細井平洲と高所恐怖症 唐松観音

 今は亡き歌友、森谷善郎氏から、唐松観音のご本尊について話を聞いたことがあった。三十年近く前に、荒れ果てた旧御堂を探訪した時であった。
 ここの本尊は掌に隠れるほどの小さな金造仏だが、磨滅して表情も輪郭もはっきりしなくなっているそうだ。そうなったのは、まだ懸崖造りのお堂のできる前の話だが、心掛けのよくない人間がいて、崖を上っていって、ご本尊を盗み出したんだそうだ。小さな堂が崖の中腹にあって、その奥の窟に収められていた金造仏を、泥棒は盗み出して、しめしめとばかりに懐に入れて、馬見ヶ崎川の丸木橋を渡りはじめたんだそうだ。そして川の中央部にさしかかったころ、急に鉄砲水が寄せて来て、橋もろとも泥棒が流されてしまったんだそうだ。泥棒は溺れ、仏像は川に流されて行方がわからなくなってしまった。そして何年も何年も過ぎてから、近所の農夫が河原で光るものを見つけ、掘ってみたら、唐松観音のご本尊だったんだそうだ。だが長い間、川砂に揉まれたために、磨滅してしまって、表情もよくわからないくらいになっていたそうだ。そしてその事があって以来、霊験のあらたかな観音様として、つまり仏罰のてきめんな仏様として近隣の一層の信仰を集め、大きな御堂を建てられるようになったのだそうだ。
 というのが、森谷氏の聞かせてくれた内容であった。それ以来、私はここのご本尊には関心を持ってきた。一度実物を拝みたいものだと思ってきた。
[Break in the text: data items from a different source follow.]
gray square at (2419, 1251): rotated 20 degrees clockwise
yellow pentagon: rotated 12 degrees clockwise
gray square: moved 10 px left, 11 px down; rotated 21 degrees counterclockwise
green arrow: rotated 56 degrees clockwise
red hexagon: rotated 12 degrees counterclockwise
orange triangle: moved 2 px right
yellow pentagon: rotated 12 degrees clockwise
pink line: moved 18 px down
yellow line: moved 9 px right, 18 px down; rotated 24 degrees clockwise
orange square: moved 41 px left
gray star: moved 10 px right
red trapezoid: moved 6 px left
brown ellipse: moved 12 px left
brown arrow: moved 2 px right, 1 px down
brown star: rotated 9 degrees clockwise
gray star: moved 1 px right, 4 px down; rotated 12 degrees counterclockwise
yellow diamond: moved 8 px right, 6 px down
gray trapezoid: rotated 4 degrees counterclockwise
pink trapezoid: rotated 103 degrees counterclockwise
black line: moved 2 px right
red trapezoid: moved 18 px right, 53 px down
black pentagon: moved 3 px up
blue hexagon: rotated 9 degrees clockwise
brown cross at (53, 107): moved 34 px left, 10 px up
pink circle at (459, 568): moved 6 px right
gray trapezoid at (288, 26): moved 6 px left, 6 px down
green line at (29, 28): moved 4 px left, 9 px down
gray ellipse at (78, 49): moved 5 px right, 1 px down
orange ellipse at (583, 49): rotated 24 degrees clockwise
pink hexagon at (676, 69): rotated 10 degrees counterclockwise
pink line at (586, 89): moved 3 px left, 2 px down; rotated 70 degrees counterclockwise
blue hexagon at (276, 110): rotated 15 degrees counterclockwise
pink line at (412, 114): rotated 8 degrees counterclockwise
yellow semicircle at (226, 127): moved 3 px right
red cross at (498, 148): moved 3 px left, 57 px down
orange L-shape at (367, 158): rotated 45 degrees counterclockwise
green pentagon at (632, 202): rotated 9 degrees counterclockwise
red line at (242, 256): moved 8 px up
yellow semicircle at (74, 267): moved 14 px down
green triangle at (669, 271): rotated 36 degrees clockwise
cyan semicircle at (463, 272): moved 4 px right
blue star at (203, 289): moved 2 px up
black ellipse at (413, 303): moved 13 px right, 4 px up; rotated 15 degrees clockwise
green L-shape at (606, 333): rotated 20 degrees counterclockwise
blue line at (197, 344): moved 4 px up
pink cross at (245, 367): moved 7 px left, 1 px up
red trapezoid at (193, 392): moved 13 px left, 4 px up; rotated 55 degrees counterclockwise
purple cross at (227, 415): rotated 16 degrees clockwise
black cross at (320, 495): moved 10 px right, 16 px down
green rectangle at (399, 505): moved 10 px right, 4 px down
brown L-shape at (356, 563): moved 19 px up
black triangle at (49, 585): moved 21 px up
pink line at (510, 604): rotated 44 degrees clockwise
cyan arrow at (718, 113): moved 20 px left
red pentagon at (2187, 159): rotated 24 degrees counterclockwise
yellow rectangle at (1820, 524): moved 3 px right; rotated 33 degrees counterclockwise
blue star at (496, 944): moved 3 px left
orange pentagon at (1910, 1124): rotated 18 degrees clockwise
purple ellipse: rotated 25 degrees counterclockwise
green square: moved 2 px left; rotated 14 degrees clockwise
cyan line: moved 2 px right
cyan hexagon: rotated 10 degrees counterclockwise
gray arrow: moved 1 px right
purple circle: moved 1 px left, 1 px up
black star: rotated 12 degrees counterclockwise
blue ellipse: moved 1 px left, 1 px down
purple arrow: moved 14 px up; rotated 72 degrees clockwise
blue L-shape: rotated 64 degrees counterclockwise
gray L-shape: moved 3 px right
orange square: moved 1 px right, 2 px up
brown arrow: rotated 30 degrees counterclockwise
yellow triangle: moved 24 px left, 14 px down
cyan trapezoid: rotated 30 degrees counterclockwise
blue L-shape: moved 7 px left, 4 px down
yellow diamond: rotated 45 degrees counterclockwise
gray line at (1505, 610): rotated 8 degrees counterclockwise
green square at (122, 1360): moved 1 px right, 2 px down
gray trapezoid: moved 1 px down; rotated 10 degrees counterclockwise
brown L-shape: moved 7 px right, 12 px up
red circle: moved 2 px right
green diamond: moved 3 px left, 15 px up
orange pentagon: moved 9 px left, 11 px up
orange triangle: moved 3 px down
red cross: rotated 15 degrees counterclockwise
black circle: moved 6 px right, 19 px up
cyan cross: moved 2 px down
 その願いが昨年かなえられた。最上三十三観音のご開帳年にあたった昭和六十二年に、ここのご本尊も晴れがましく新御堂へお出ましになって開帳された。聞きしにまさる小ささで、目鼻も衣服も輪郭はぽんやりしていた。しかしそのニヒルな表情は読み取ることができた。視線はやや左下方に流れ、動への構えのようなものを体中にみなぎらせていた。素朴な姿体のなかに、言い知れぬ気品さえただよわせていた。不思議な仏像だなと私は思った。輪郭がぽんやりしているのは、磨滅によるものでなく、もともとこのように造られたものではないのか、もしそうだとしたら、その仏師はただ者ではなかったろうとも思った。
 唐松観音の縁起は、横川啓太郎氏著『唐松観音とその周辺』によると、平安の昔、宝沢の里に炭焼藤太という人が住んでいたが、そこへ京の一条殿の豊丸姫という美女が清水観音のお告げによって嫁になるためにやってきた。その姫が守護仏として持参した弘法大師作一寸八分、金無垢の聖観音像を唐松山の岩窟に祀ったことに始まるという。そしてそれは承久元(一一一三)年のことであり、二人の間にはやがて金売吉次ほかの子どもが生まれたとするスケールの大きい説話である。
 やがてここに、懸崖造りの堂宇が建造されることになったわけだが、それは寛文元(一六六一)年のことで、山形城主松平忠弘によって京の清水寺を模して造られたものであった。そのためか、笹谷道を看視する山形城の出城の役目を果たしたとも言い伝えられている。このお堂は川風にさらされているために、荒れ方も早く、元文二 (一七三七)年には早くも再建された。
 そしてそれから三十四年後の明和八(一七七一年に細井平洲がここを訪れた際には、またしても堂宇は荒れていた。その荒れ様は平洲の紀行文「をしまのとまや」 に克明に記されている。昭和五十一年に、横川啓太郎氏、鈴木伝六氏等の努力で、第三次の復元がなされたが、ここに至るまでの唐松観音堂の歴史は荒廃のくり返しであったといってよいだろう。
 その荒れたお堂に入って、平洲は高所恐怖症をひきおこした過程を「やがて目もくるめきて胸つぶれ、脚わななき、身の毛に立ちにたり」と記したが、私も荒れていた堂内で高所恐怖症にかかったことがあった。そして平洲が書き記しているのと同じような恐怖感に襲われたことがあった。最初は、なんだこれしきの高さかと甘く考えていたのだが、板敷の隙間から下の流れなど見ているうちに、身がふるえ出してとまらなくなったのであった。だから平洲の文を誇張だとも文飾だなどとは思わない。それのみか高所恐怖症を記しとどめたたいへん珍しい文章だと思っている。
 どんな名所旧跡も伝説の旧さだけでは引き立たない。文人の筆にかかって、はじめて歴史も伝説も風景も生かされてくる。平洲は万松寺に寄って扁額の文字を残したが、そこで見聞したことを長文に綴ることはしなかった。それに較べて、唐松観音堂には名文を残した。これは何よりもありがたい置きみやげであったと言ってよいのではないだろうか。